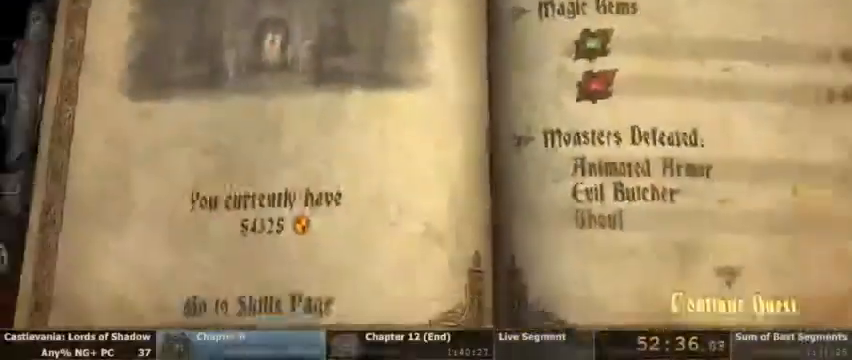
Gameplay with a controller (PlayStation layout); each line is a JSON object with the inputs held at the frame after it (dt_ms = milliseconds from this image to that frame). "events" lists button and stick changes between this image and that frame as [ms after this image, input, new state], when the widget could be followed in between. Not read: DPAD_UP HOME L1 L3 R1 R3 SELECT START.
{"dt_ms": 500, "buttons": [], "events": [[333, "CROSS", "down"], [433, "CROSS", "up"]]}
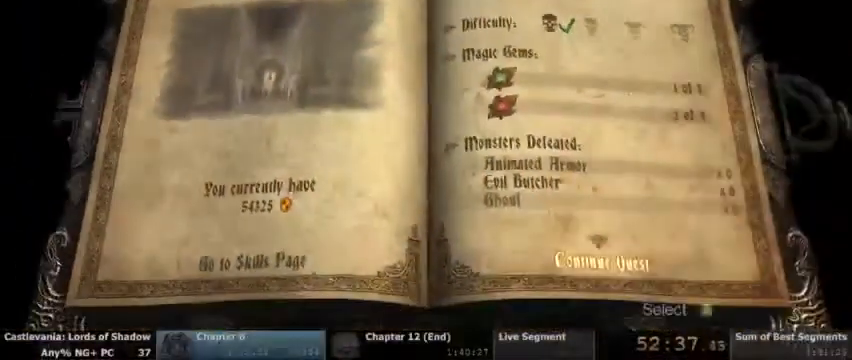
{"dt_ms": 500, "buttons": [], "events": [[100, "CROSS", "down"], [167, "CROSS", "up"]]}
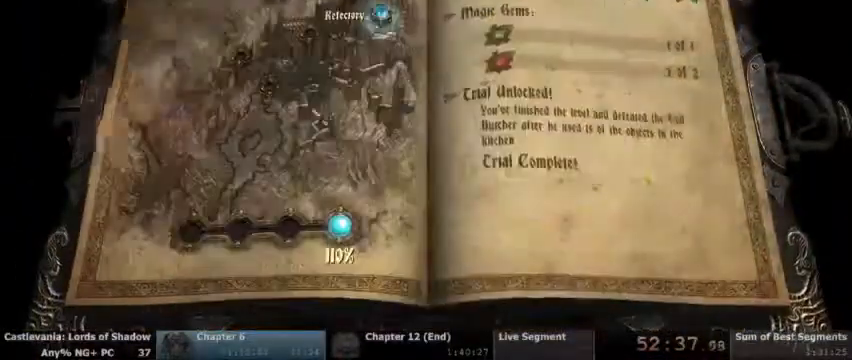
{"dt_ms": 500, "buttons": [], "events": [[233, "CIRCLE", "down"], [333, "CIRCLE", "up"]]}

◆ **Action item**:
Restate the data above word for word, so that the only difference is the missing pictures.

◆ **Exercise response**:
Gameplay with a controller (PlayStation layout); each line is a JSON object with the inputs held at the frame after it (dt_ms = milliseconds from this image to that frame). "events" lists button and stick changes between this image and that frame as [ms after this image, input, new state], when the widget could be followed in between. Not read: DPAD_UP HOME L1 L3 R1 R3 SELECT START.
{"dt_ms": 500, "buttons": [], "events": [[333, "CROSS", "down"], [433, "CROSS", "up"]]}
{"dt_ms": 500, "buttons": [], "events": [[100, "CROSS", "down"], [167, "CROSS", "up"]]}
{"dt_ms": 500, "buttons": [], "events": [[233, "CIRCLE", "down"], [333, "CIRCLE", "up"]]}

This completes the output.